Torreón, Coahuila. – Familiares y amigos de José Roberto González Casas se volvieron a manifestar en un acto encabezado por el gobernador Miguel Ángel Riquelme Solís, para exigir justicia a más de seis años de su muerte en circunstancias no aclaradas hasta la fecha.
Con pancartas en mano y leyendas como “Roberto no murió, a Roberto lo mataron.

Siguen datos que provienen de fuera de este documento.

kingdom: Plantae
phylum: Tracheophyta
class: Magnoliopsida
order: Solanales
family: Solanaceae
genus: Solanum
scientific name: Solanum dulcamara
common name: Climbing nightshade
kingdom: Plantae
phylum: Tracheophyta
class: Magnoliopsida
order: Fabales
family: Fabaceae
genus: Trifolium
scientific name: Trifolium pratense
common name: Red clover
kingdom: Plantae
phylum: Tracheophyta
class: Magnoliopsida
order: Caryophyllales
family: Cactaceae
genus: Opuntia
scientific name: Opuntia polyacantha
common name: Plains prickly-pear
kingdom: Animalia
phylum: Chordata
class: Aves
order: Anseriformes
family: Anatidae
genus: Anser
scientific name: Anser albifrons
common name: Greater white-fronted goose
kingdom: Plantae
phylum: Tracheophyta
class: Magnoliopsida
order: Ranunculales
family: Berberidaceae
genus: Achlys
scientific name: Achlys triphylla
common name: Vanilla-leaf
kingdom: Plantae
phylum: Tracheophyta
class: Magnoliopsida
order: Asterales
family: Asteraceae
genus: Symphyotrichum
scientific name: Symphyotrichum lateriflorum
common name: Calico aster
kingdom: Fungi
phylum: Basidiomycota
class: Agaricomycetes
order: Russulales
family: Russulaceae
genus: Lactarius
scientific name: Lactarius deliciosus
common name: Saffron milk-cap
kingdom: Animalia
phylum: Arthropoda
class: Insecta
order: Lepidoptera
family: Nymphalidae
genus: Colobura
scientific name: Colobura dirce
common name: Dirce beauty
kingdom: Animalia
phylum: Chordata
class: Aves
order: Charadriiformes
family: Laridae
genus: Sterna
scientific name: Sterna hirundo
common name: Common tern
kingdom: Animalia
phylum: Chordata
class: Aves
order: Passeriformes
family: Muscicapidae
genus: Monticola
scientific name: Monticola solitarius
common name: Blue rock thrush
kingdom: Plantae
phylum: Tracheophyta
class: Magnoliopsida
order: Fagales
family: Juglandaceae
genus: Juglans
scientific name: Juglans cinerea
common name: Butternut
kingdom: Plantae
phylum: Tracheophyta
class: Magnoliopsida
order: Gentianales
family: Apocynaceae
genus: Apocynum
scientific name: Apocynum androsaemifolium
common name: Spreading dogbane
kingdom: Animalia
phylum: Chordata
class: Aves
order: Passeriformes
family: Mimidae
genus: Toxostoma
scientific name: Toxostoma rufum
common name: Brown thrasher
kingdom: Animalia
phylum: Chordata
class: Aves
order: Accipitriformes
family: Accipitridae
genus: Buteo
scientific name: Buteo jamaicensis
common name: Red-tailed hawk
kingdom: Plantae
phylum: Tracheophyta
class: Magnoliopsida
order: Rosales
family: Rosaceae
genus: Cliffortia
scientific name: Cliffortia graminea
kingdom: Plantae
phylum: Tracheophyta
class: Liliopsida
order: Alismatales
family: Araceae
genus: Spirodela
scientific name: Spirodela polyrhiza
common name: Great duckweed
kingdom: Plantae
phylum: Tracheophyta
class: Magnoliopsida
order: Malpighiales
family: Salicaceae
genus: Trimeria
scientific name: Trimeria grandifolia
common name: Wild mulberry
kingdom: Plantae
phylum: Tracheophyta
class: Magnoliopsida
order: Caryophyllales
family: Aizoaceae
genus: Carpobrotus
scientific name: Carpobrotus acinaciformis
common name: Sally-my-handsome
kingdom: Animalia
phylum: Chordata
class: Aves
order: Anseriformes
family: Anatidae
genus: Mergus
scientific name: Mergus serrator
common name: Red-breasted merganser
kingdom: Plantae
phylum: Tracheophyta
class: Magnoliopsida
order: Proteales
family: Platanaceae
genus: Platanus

Justicia”, sus allegados se presentaron en el acto donde el ejecutivo estatal y el alcalde Román Alberto Cepeda pusieron en operación un nuevo pozo de agua para el segundo y tercer cuadro de la ciudad.
Exigen se aclare el homicidio, ya que dicen fue golpeado brutalmente en una fiesta y que a causa de esto falleció, sin que se haya dado solución al caso mientras que los responsables aún siguen libres.
Roberto tenía 18 años de edad cuando fue declarado con muerte cerebral debido a los fuertes golpes que varias personas le propinaron al salir del lugar donde se celebraba una posada, a la cual fue invitado.
Los familiares aseguran que las movilizaciones continuarán mientras no se tenga la justicia que se exige.
“A nadie se le ha metido a la cárcel por la muerte de mi hijo, las tres personas que participaron en la riña siguen sin castigo”, señaló.
Agregó que “después de seis años seguimos exigiendo que se haga justicia… mientras no haya una resolución satisfactoria seguiremos para que de alguna manera las autoridades puedan actuar de una manera más confiable y con resultados”.
LOS HECHOS
El día 19 de diciembre del 2016 Roberto, de 18 años de edad, fue invitado por una amiga a una posada de empleados del bar El Chalet, la cual se realizó en la casa del dueño en Torreón Jardín. “La mayoría de los asistentes eran señores de más de 30 años”, señaló la madre del joven.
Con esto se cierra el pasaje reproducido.